::: DATA EXTRACT :::

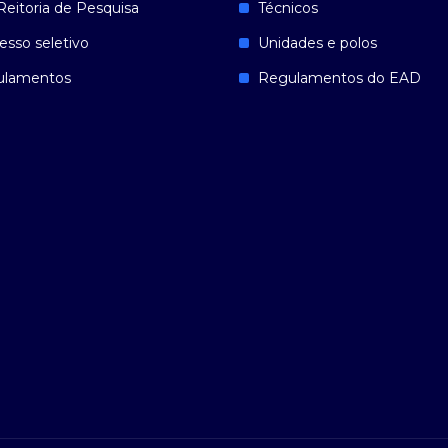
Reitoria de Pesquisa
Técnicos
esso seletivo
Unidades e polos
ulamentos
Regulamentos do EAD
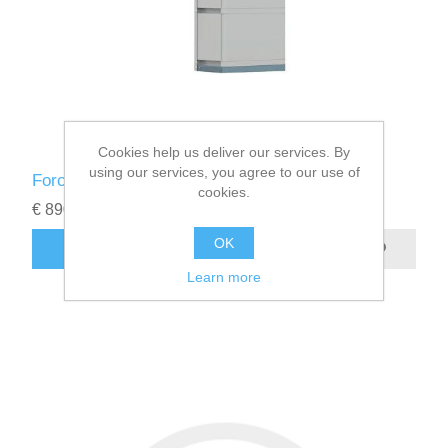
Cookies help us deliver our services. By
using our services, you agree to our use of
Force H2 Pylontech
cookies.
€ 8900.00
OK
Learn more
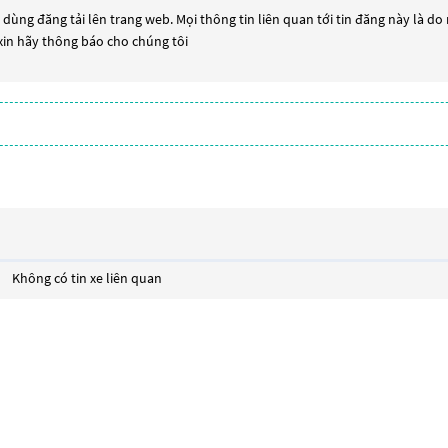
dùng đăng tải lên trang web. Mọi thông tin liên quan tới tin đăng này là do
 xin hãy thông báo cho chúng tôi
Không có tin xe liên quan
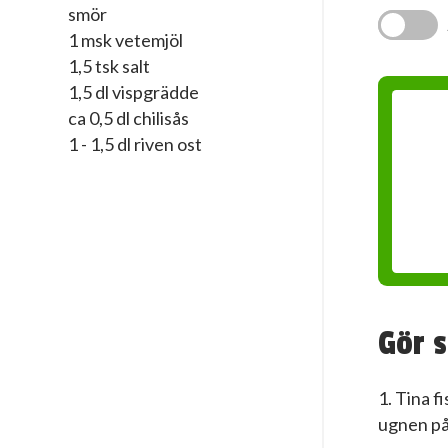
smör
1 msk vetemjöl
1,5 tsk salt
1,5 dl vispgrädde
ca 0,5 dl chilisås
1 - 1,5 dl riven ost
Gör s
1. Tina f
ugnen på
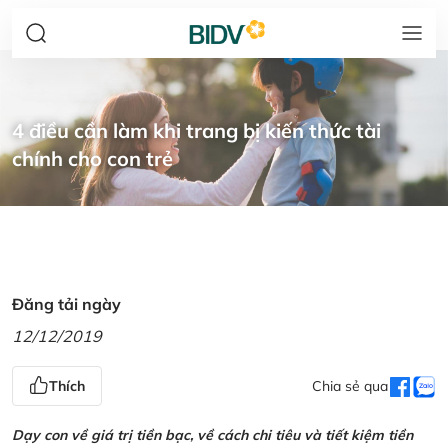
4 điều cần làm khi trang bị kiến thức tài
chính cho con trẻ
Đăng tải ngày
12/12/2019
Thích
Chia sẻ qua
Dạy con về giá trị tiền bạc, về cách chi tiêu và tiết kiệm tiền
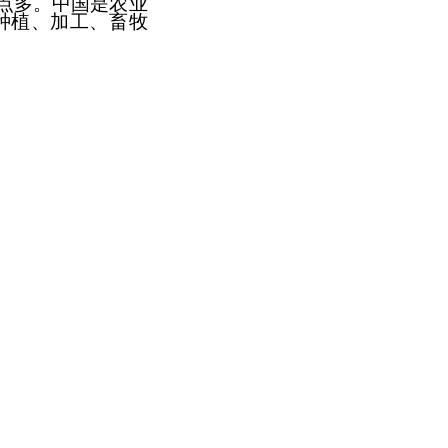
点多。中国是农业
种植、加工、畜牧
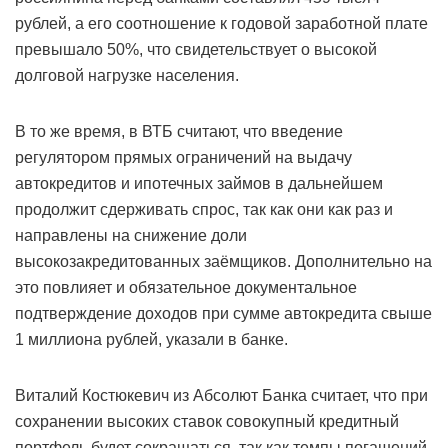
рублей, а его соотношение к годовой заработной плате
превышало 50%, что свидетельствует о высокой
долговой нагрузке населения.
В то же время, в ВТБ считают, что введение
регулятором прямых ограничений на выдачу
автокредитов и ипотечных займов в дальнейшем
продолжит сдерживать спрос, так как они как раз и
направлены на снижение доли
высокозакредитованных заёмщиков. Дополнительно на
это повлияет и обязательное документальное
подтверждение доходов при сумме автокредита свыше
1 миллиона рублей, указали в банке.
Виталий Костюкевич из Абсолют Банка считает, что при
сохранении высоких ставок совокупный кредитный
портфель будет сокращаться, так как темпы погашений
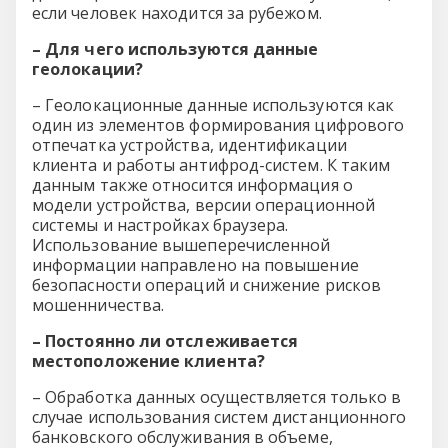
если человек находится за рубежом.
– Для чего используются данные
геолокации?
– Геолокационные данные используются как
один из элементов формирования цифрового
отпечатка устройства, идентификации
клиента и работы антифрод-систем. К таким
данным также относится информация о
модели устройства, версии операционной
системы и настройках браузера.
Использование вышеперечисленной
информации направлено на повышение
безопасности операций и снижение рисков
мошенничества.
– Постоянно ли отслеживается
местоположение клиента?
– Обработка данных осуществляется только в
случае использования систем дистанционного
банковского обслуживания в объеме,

:::

**INSTRUCTIONS FOR THE TASK:** The data above holds the lines to copy: start at the one with "автокредитов и ипотечных займов в дальнейшем", stop at the one with "Использование вышеперечисленной", include both, copy them exactly without pictures, and copy nothing else.

**REPLY:**
автокредитов и ипотечных займов в дальнейшем
продолжит сдерживать спрос, так как они как раз и
направлены на снижение доли
высокозакредитованных заёмщиков. Дополнительно на
это повлияет и обязательное документальное
подтверждение доходов при сумме автокредита свыше
1 миллиона рублей, указали в банке.
Виталий Костюкевич из Абсолют Банка считает, что при
сохранении высоких ставок совокупный кредитный
портфель будет сокращаться, так как темпы погашений
если человек находится за рубежом.
– Для чего используются данные
геолокации?
– Геолокационные данные используются как
один из элементов формирования цифрового
отпечатка устройства, идентификации
клиента и работы антифрод-систем. К таким
данным также относится информация о
модели устройства, версии операционной
системы и настройках браузера.
Использование вышеперечисленной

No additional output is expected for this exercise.